Members of the Western industry are likely to feel that the equine industry is comparable to a small family— always lending a helping hand and supporting one another. Like farmers, horse owners often run into unforeseen events and must troubleshoot accordingly.
Patrick Weaver, located at Dunatos Ranch (Dunatos Quarter Horses), recently stepped in to help someone in his community, as family does. While on a delivery for their hay brokerage in Lancaster, Pennsylvania, Weaver spoke with a frequent customer at their dressage operation.
They shared with Weaver their unfortunate loss of an incredible broodmare due to colic, leaving behind a six-week-old Dutch warmblood foal, Tehya.
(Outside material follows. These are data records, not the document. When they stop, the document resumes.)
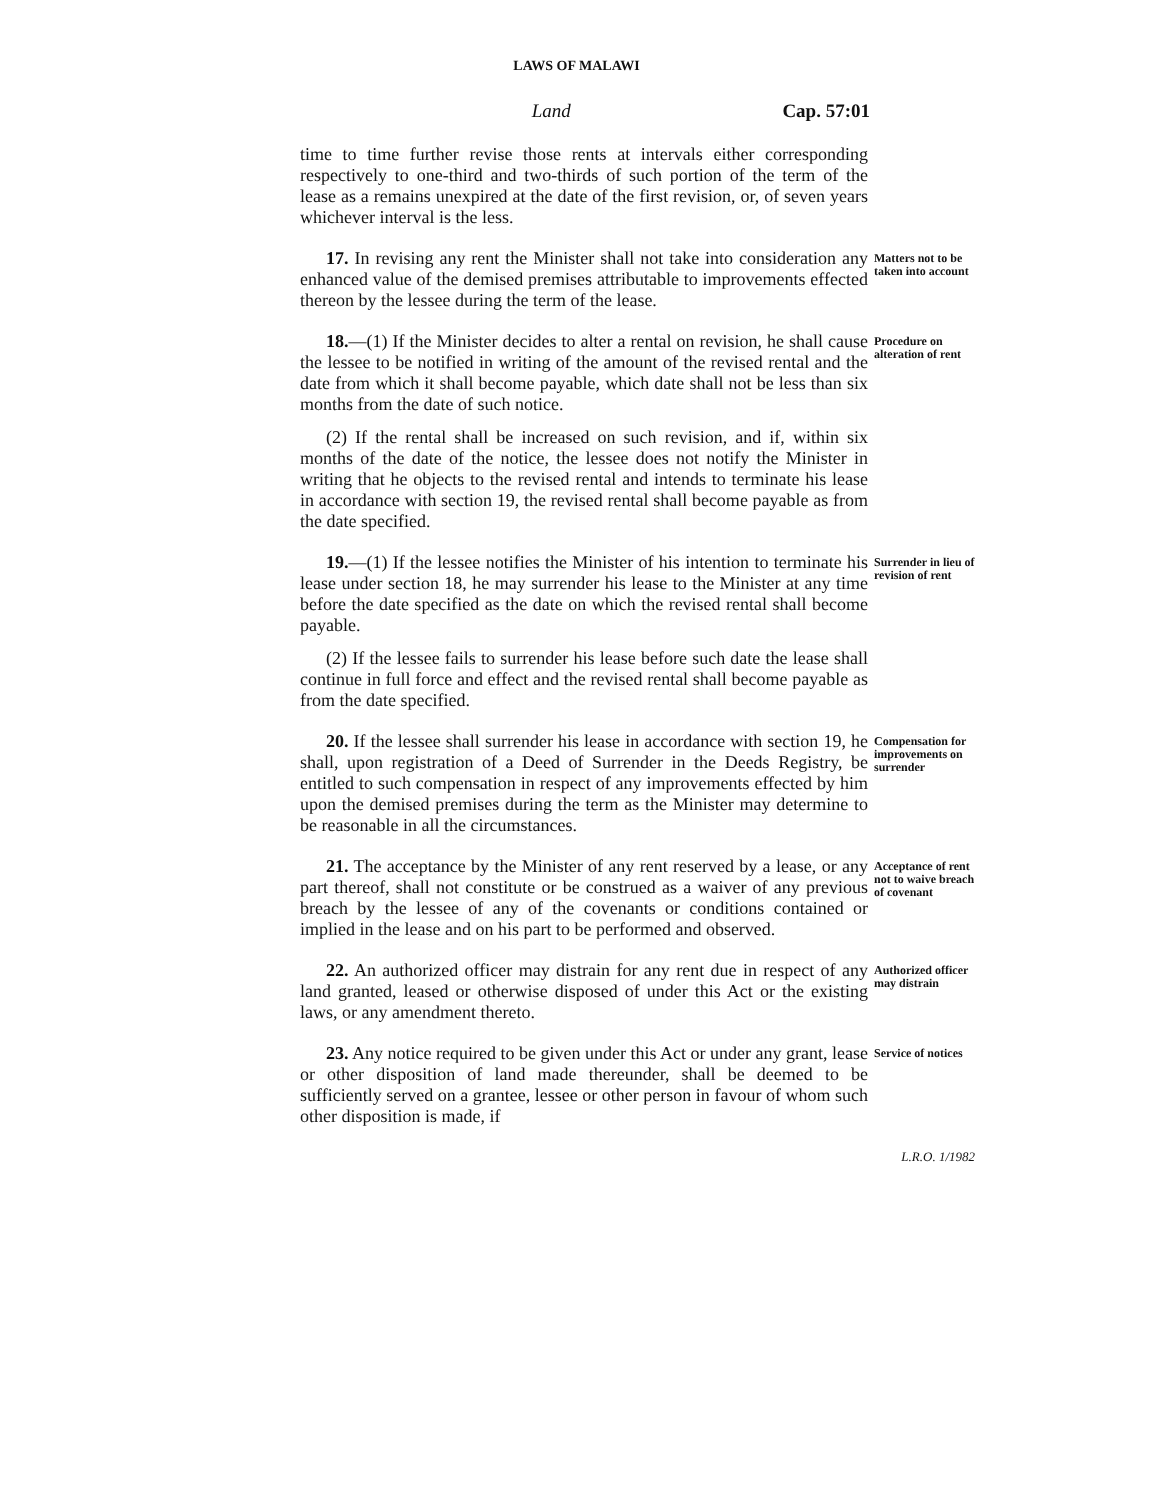LAWS OF MALAWI
Land Cap. 57:01
time to time further revise those rents at intervals either corresponding respectively to one-third and two-thirds of such portion of the term of the lease as a remains unexpired at the date of the first revision, or, of seven years whichever interval is the less.
17. In revising any rent the Minister shall not take into consideration any enhanced value of the demised premises attributable to improvements effected thereon by the lessee during the term of the lease.
Matters not to be taken into account
18.—(1) If the Minister decides to alter a rental on revision, he shall cause the lessee to be notified in writing of the amount of the revised rental and the date from which it shall become payable, which date shall not be less than six months from the date of such notice.
Procedure on alteration of rent
(2) If the rental shall be increased on such revision, and if, within six months of the date of the notice, the lessee does not notify the Minister in writing that he objects to the revised rental and intends to terminate his lease in accordance with section 19, the revised rental shall become payable as from the date specified.
19.—(1) If the lessee notifies the Minister of his intention to terminate his lease under section 18, he may surrender his lease to the Minister at any time before the date specified as the date on which the revised rental shall become payable.
Surrender in lieu of revision of rent
(2) If the lessee fails to surrender his lease before such date the lease shall continue in full force and effect and the revised rental shall become payable as from the date specified.
20. If the lessee shall surrender his lease in accordance with section 19, he shall, upon registration of a Deed of Surrender in the Deeds Registry, be entitled to such compensation in respect of any improvements effected by him upon the demised premises during the term as the Minister may determine to be reasonable in all the circumstances.
Compensation for improvements on surrender
21. The acceptance by the Minister of any rent reserved by a lease, or any part thereof, shall not constitute or be construed as a waiver of any previous breach by the lessee of any of the covenants or conditions contained or implied in the lease and on his part to be performed and observed.
Acceptance of rent not to waive breach of covenant
22. An authorized officer may distrain for any rent due in respect of any land granted, leased or otherwise disposed of under this Act or the existing laws, or any amendment thereto.
Authorized officer may distrain
23. Any notice required to be given under this Act or under any grant, lease or other disposition of land made thereunder, shall be deemed to be sufficiently served on a grantee, lessee or other person in favour of whom such other disposition is made, if
Service of notices
L.R.O. 1/1982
The foal’s late dam, Sioux, had a successful dressage career, and they have hopes that she will follow in the same footsteps.
Although the farm attempted to pair the foster with a mare they owned, each match proved unsuccessful. Weaver thought of a potential fit with his Quarter Horse mare back at the ranch, “Izzy.”
“The minute I saw this foal, I thought Izzy would be the perfect fit companion for her,” Weaver said. “I had them come over, and Izzy instantly acted like it was her own baby and adopted it. They have been together for almost a week now; it is pretty cool to see.”
The 25-year-old mare, In Your Eyes (Reminic x Smoken Hillbilly x Mr Gun Smoke), is a cherished member of Dunatos Ranch. Her four NRHA money-earning offspring have accrued $8,921. In addition, they have also found success in the cow horse industry, bringing her offspring’s LTE to nearly $35,000, according to Weaver. She has recently been in foal with top NRHA sires such as 2021 NRBC Level 4 Open Champion A Vintage Smoke and NRHA’s leading money earner, Patriot, with over $834,000 NRHA LTE.
“I know a lot of people have lost broodmares before being with the foal, and it is very stressful, so I know the owners are very relieved that this baby can be raised with a new mother,” Weaver said. “Izzy has the best personality probably of any horse I’ve been around. My nieces and nephews love her and play with her. She is just a very special mare.”
Because Izzy is not currently nursing a foal of her own, the foal is currently being fed formula and enjoying the company of its new mother. Both parties were thankful she took to this foal when it needed her most.
Despite the differences in breeds, the unique pair have come together seamlessly. “It’s a beautiful thing to see them in the pasture together,” Weaver said joyfully.